Skeptics and Miracles

On his “Dangerous Idea” blog Victor Reppert offers the following story and queries:

“Spelling Bees, Violin Teachers, and ESP”

When I was in the seventh grade, I won the District Spelling Bee. The defending champion, somewhat to my surprise, went out when there were six people left, stomped off the stage, and went crying to his mother. After winning the Bee (and qualifying for the state finals), I was asked to provide a picture for the newspaper. As it happened, my violin teacher had a Polaroid camera, and my parents and I knew this, so we visited him. He told me that he had been thinking about my spelling bee, and at one point had an awareness that my rival had gone down, and that he was very upset about it. He had this awareness at about the time when my rival went down. He said that he had sometimes had episodes of clairvoyance.

It wasn’t something that he said came from God. It’s not something that supports my religious beliefs, especially. But I have often thought back to this incident. How did he know? Should you be skeptical of my report now, since this doesn’t seem to be something that happens in the ordinary course of nature?”

Am I skeptical of Victor’s report? No. Why should I be? People frequently think that they have had clairvoyant episodes, premonitory dreams, ESP, etc., so there is no reason whatsoever that I should doubt such a report. It is not at all outside of the “ordinary course of nature.” On the contrary, people have such experiences all the time. How did he (the violin teacher) know what had happened? Well, of course, he did not know. People get hunches, feelings, and intuitions all the time. Some, by chance, are going to be close to something that actually happens. Confirmation bias then steps in to make sure that we remember those that seemed to correspond to what happened and forget all of those that did not.

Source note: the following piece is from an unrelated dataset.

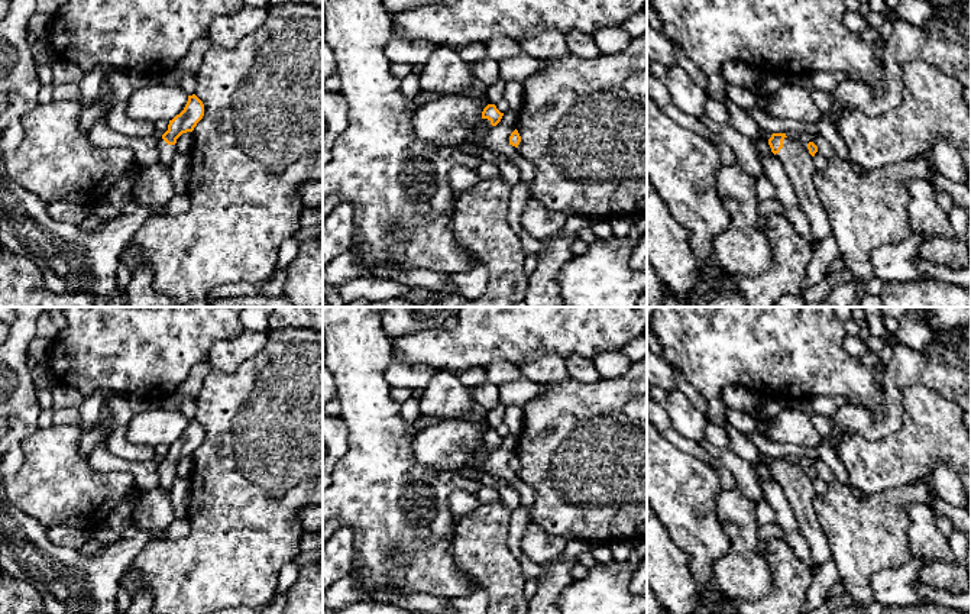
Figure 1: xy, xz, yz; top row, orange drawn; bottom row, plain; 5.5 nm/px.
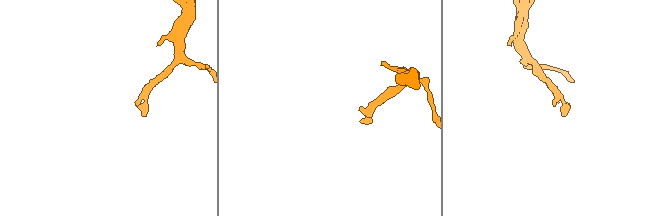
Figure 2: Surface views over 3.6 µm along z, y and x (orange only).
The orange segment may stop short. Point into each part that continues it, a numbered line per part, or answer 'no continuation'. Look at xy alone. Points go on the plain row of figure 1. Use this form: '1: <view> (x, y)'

Of course, Victor raises these queries because of their seeming relevance to miracle reports. Didn’t Hume say that we should be skeptical of reports of events outside of the “ordinary course of nature?” Well, it depends on what we mean by the “ordinary course of nature.” The largest largemouth bass ever caught was a lunker of 23 pounds landed by a Georgia angler circa 1924. Now this is pretty astonishing since a largemouth bass of ten pounds is a whopper. My Dad was a lifelong bass fisherman and he never caught one over eight pounds. Suppose, though that in tomorrow’s paper I read that a largemouth bass weighing 24 pounds had been caught. Would I be skeptical? Maybe slightly, but I would probably tentatively accept the story. What if the report said that a largemouth bass of 50 pounds had been caught? I would most definitely be skeptical and would strongly suspect a hoax. What if the report said that an enormous, glowing bass had levitated out of the water and pronounced maledictions on all fisherman? Obviously, no newspaper–with the exception of the (now sadly defunct) Weekly World News would every publish such a story.

The point is that the believability of a report depends largely upon the degree to which it is outside of the “ordinary course of nature.” How far outside the ordinary course will a miracle report be? If a miracle is to have an apologetic purpose, that is, if it is to be a part of an apologetic program designed to secure the claims of a purported revelation against the objections of skeptics, then it will have to be something that skeptics cannot dismiss as an unusual, but natural, occurrence. It must be something more than extraordinary, since the merely extraordinary happens all the time.

To do the apologetic job, a miracle claim should report something physically impossible, i.e., something that, given everything that we know about nature and its capacities, we believe that nature could not or would not do. Only an event that is physically impossible, yet actually occurs, could kick the skeptic’s butt and provide presumptive evidence for the existence of supernatural agency. Again, the merely extraordinary will not do. Had the Gospel story been that Jesus, when confronted in the Garden of Gethsemane, kicked off his sandals, and, in an amazing display of martial arts prowess proceeded to beat up the soldiers sent to arrest him, that would be extraordinary but not evidence of divine agency.

Two obvious problems immediately confront the would-be miracle claimer: (1) Would not the actual occurrence of the event show that it was not, in fact, physically impossible, and thus a phenomenon for which we could, at least someday, expect a scientific explanation? (2) Since an event we currently and with abundant justification consider physically impossible–like rising from the dead or walking on water–will be one which skeptics regard as having a background probability of near zero, the miracle claimer will have an enormous burden of proof just establishing that the claimed event actually took place.

Both of these are very serious problems for the miracle-claimer, and though I think that in principle they might be effectively addressed, in practice (as Hume argues in Part II of “On Miracles”) he will have a devil of a time. Hume did not argue (though many highly qualified persons have taken him as arguing) that it is impossible in principle to establish a miracle claim. However, as an argument that skeptics may use to dispute miracle claims based on human testimony, he thought his argument would be useful as long as the world endures. He was right.